#### Study material:
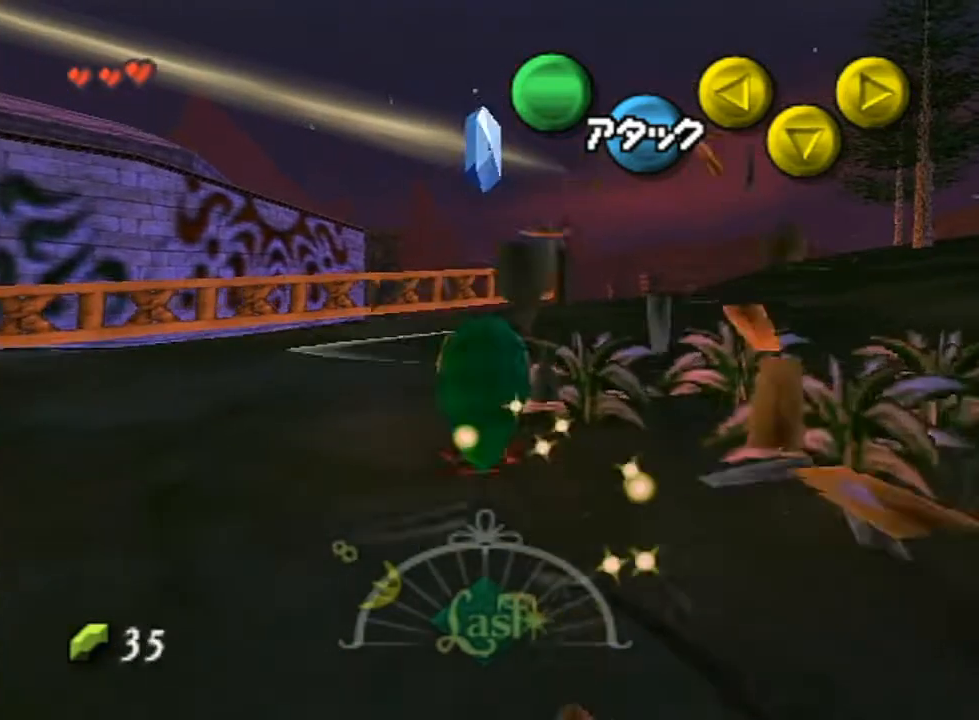
{"buttons": ["A"], "left_stick": "down-right", "right_stick": "center", "events": [[50, "A", "down"], [133, "A", "up"], [200, "left_stick", "right"], [250, "A", "down"], [333, "A", "up"], [417, "A", "down"], [467, "left_stick", "down-right"]]}
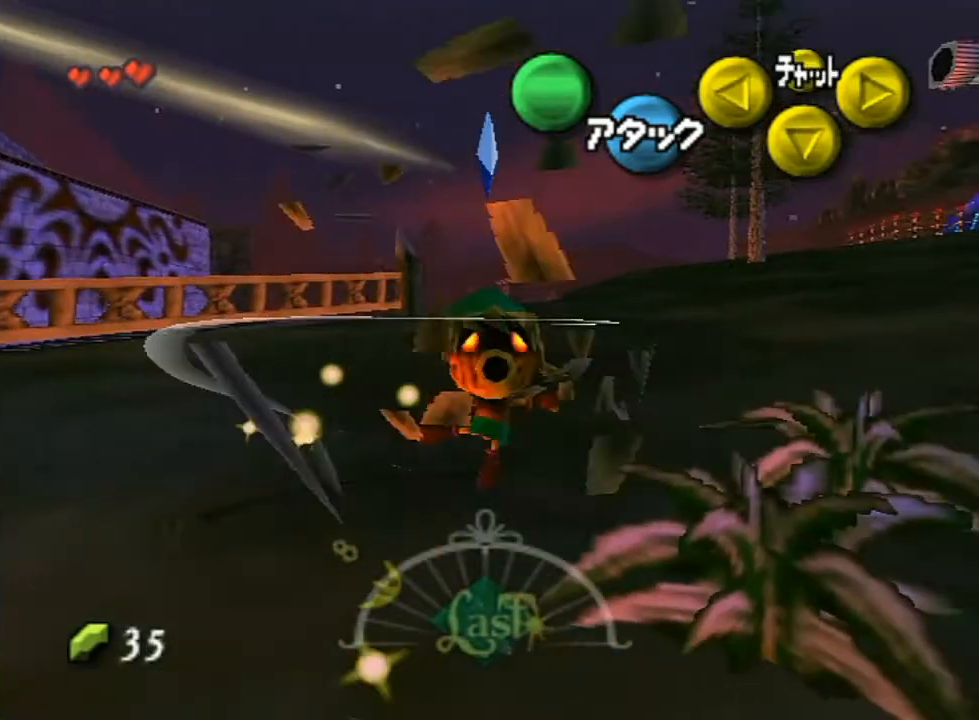
{"buttons": ["A"], "left_stick": "down-right", "right_stick": "center", "events": [[17, "A", "up"], [117, "A", "down"], [200, "A", "up"], [233, "left_stick", "down"], [300, "A", "down"], [383, "A", "up"], [450, "A", "down"], [450, "left_stick", "down-right"]]}
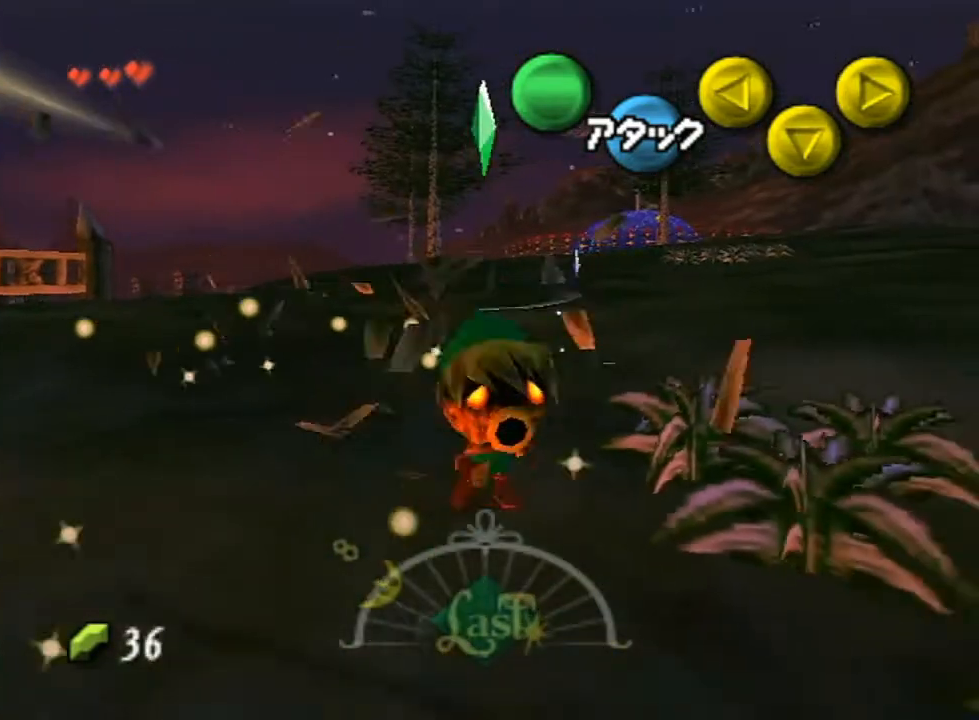
{"buttons": [], "left_stick": "up-left", "right_stick": "center", "events": [[17, "left_stick", "right"], [83, "A", "up"], [117, "left_stick", "up-right"], [167, "A", "down"], [267, "A", "up"], [267, "left_stick", "up"], [367, "A", "down"], [450, "A", "up"], [450, "left_stick", "up-left"]]}
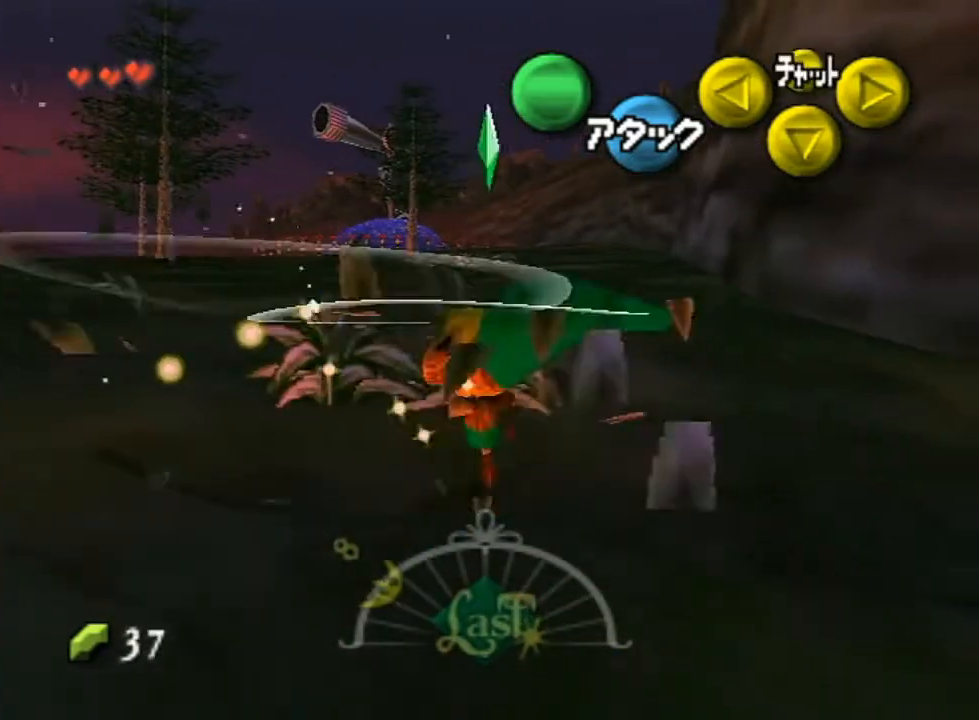
{"buttons": ["A"], "left_stick": "up-left", "right_stick": "center", "events": [[50, "A", "down"], [133, "A", "up"], [233, "A", "down"], [233, "left_stick", "up"], [367, "A", "up"], [367, "left_stick", "up-left"], [417, "A", "down"]]}
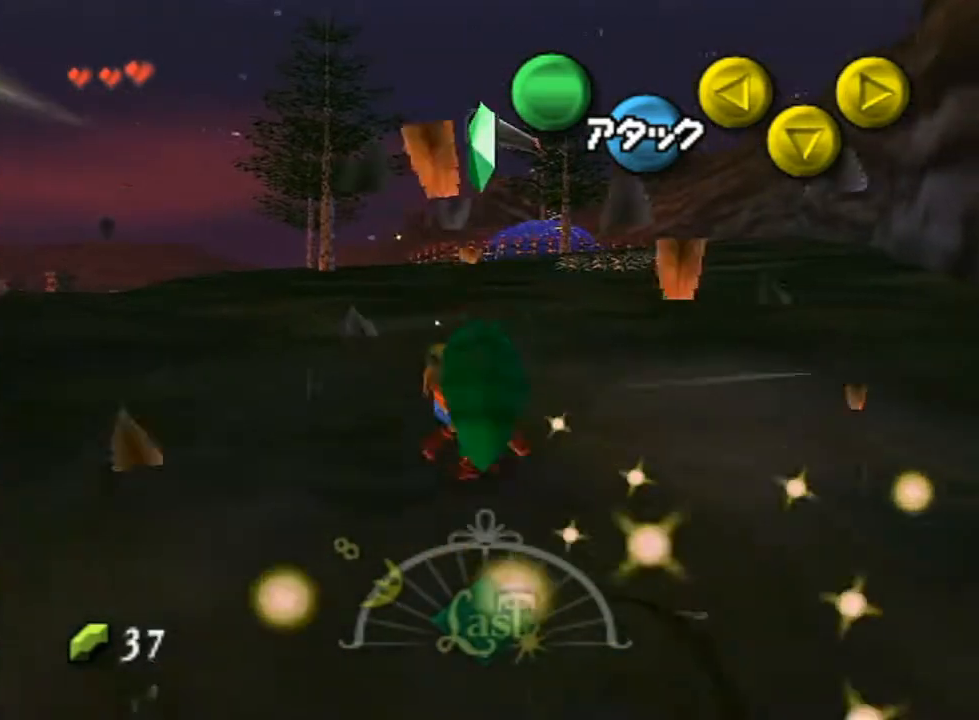
{"buttons": ["A"], "left_stick": "up-right", "right_stick": "center", "events": [[33, "A", "up"], [150, "A", "down"], [150, "left_stick", "up-right"], [200, "A", "up"], [283, "A", "down"], [383, "A", "up"], [500, "A", "down"]]}
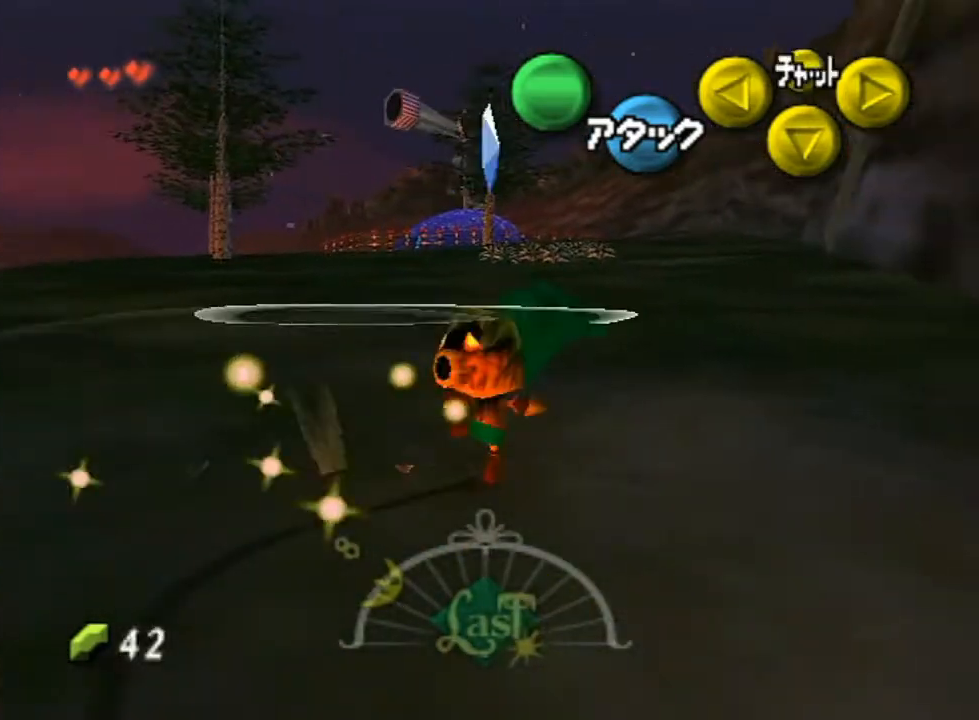
{"buttons": ["A"], "left_stick": "up-right", "right_stick": "center", "events": [[117, "A", "up"], [167, "A", "down"], [333, "A", "up"], [383, "A", "down"]]}
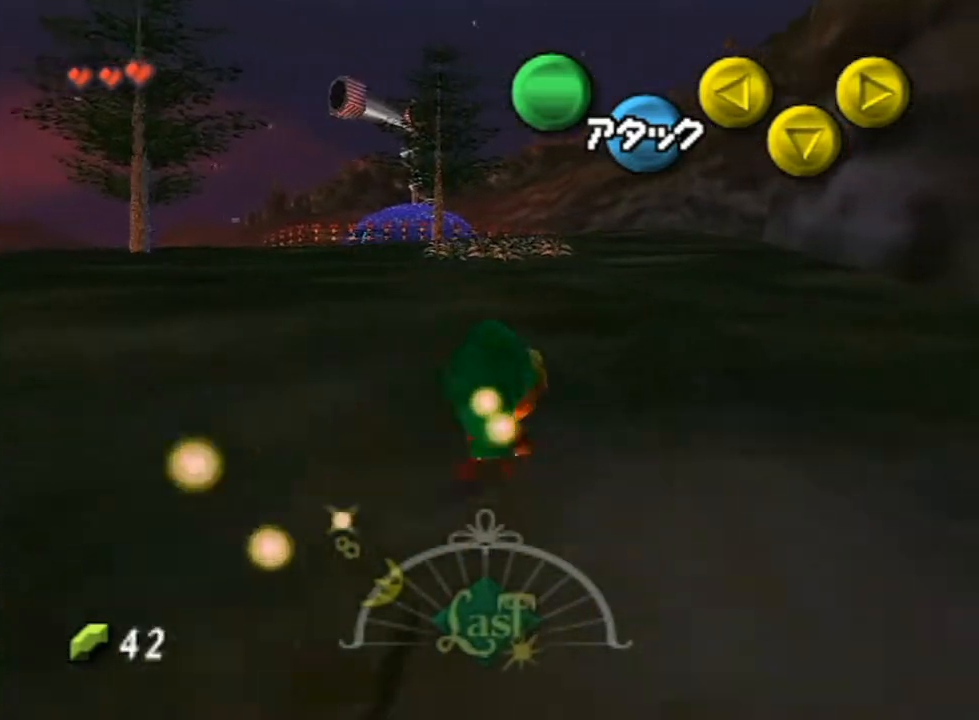
{"buttons": ["A"], "left_stick": "up", "right_stick": "center", "events": [[17, "A", "up"], [83, "A", "down"], [117, "left_stick", "up"], [167, "A", "up"], [267, "A", "down"], [383, "A", "up"], [467, "A", "down"]]}
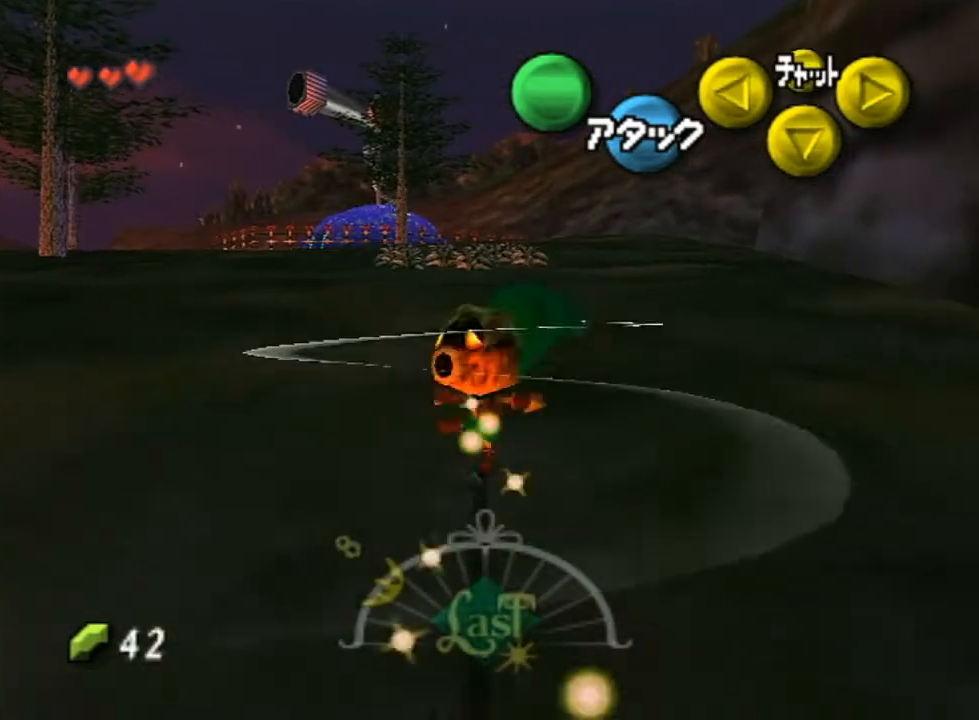
{"buttons": ["A"], "left_stick": "up", "right_stick": "center", "events": [[83, "A", "up"], [133, "A", "down"], [233, "A", "up"], [300, "A", "down"], [383, "A", "up"], [500, "A", "down"]]}
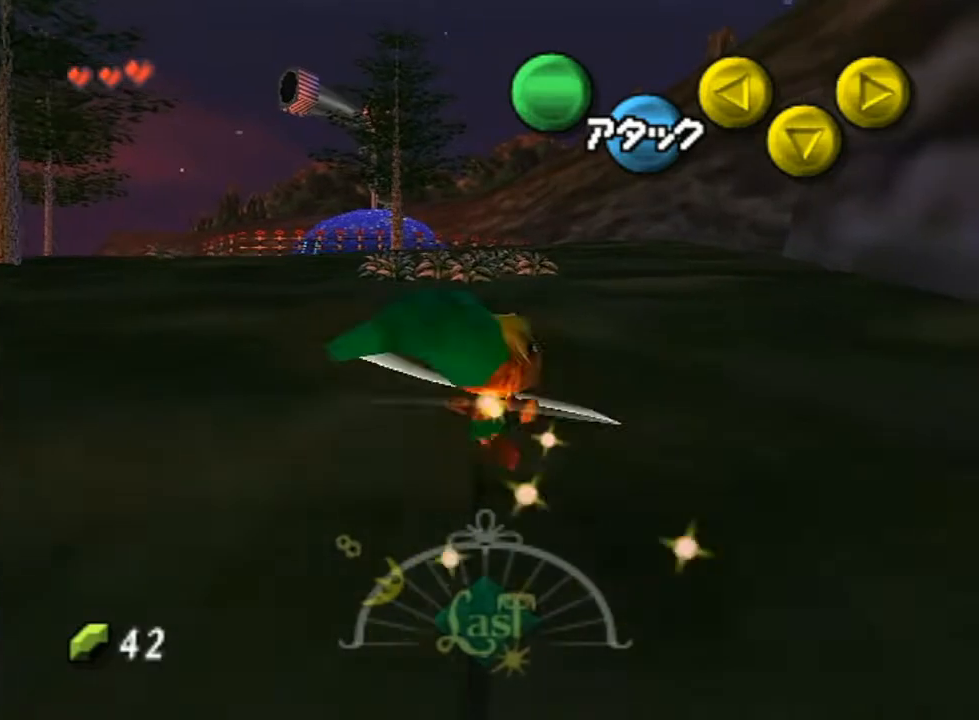
{"buttons": [], "left_stick": "up", "right_stick": "center", "events": [[83, "A", "up"], [133, "A", "down"], [267, "A", "up"], [333, "A", "down"], [417, "A", "up"]]}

#### What you need to do:
Every line of the data above is to be set down word for word, with the pictures left out.

#### Exercise result:
{"buttons": ["A"], "left_stick": "down-right", "right_stick": "center", "events": [[50, "A", "down"], [133, "A", "up"], [200, "left_stick", "right"], [250, "A", "down"], [333, "A", "up"], [417, "A", "down"], [467, "left_stick", "down-right"]]}
{"buttons": ["A"], "left_stick": "down-right", "right_stick": "center", "events": [[17, "A", "up"], [117, "A", "down"], [200, "A", "up"], [233, "left_stick", "down"], [300, "A", "down"], [383, "A", "up"], [450, "A", "down"], [450, "left_stick", "down-right"]]}
{"buttons": [], "left_stick": "up-left", "right_stick": "center", "events": [[17, "left_stick", "right"], [83, "A", "up"], [117, "left_stick", "up-right"], [167, "A", "down"], [267, "A", "up"], [267, "left_stick", "up"], [367, "A", "down"], [450, "A", "up"], [450, "left_stick", "up-left"]]}
{"buttons": ["A"], "left_stick": "up-left", "right_stick": "center", "events": [[50, "A", "down"], [133, "A", "up"], [233, "A", "down"], [233, "left_stick", "up"], [367, "A", "up"], [367, "left_stick", "up-left"], [417, "A", "down"]]}
{"buttons": ["A"], "left_stick": "up-right", "right_stick": "center", "events": [[33, "A", "up"], [150, "A", "down"], [150, "left_stick", "up-right"], [200, "A", "up"], [283, "A", "down"], [383, "A", "up"], [500, "A", "down"]]}
{"buttons": ["A"], "left_stick": "up-right", "right_stick": "center", "events": [[117, "A", "up"], [167, "A", "down"], [333, "A", "up"], [383, "A", "down"]]}
{"buttons": ["A"], "left_stick": "up", "right_stick": "center", "events": [[17, "A", "up"], [83, "A", "down"], [117, "left_stick", "up"], [167, "A", "up"], [267, "A", "down"], [383, "A", "up"], [467, "A", "down"]]}
{"buttons": ["A"], "left_stick": "up", "right_stick": "center", "events": [[83, "A", "up"], [133, "A", "down"], [233, "A", "up"], [300, "A", "down"], [383, "A", "up"], [500, "A", "down"]]}
{"buttons": [], "left_stick": "up", "right_stick": "center", "events": [[83, "A", "up"], [133, "A", "down"], [267, "A", "up"], [333, "A", "down"], [417, "A", "up"]]}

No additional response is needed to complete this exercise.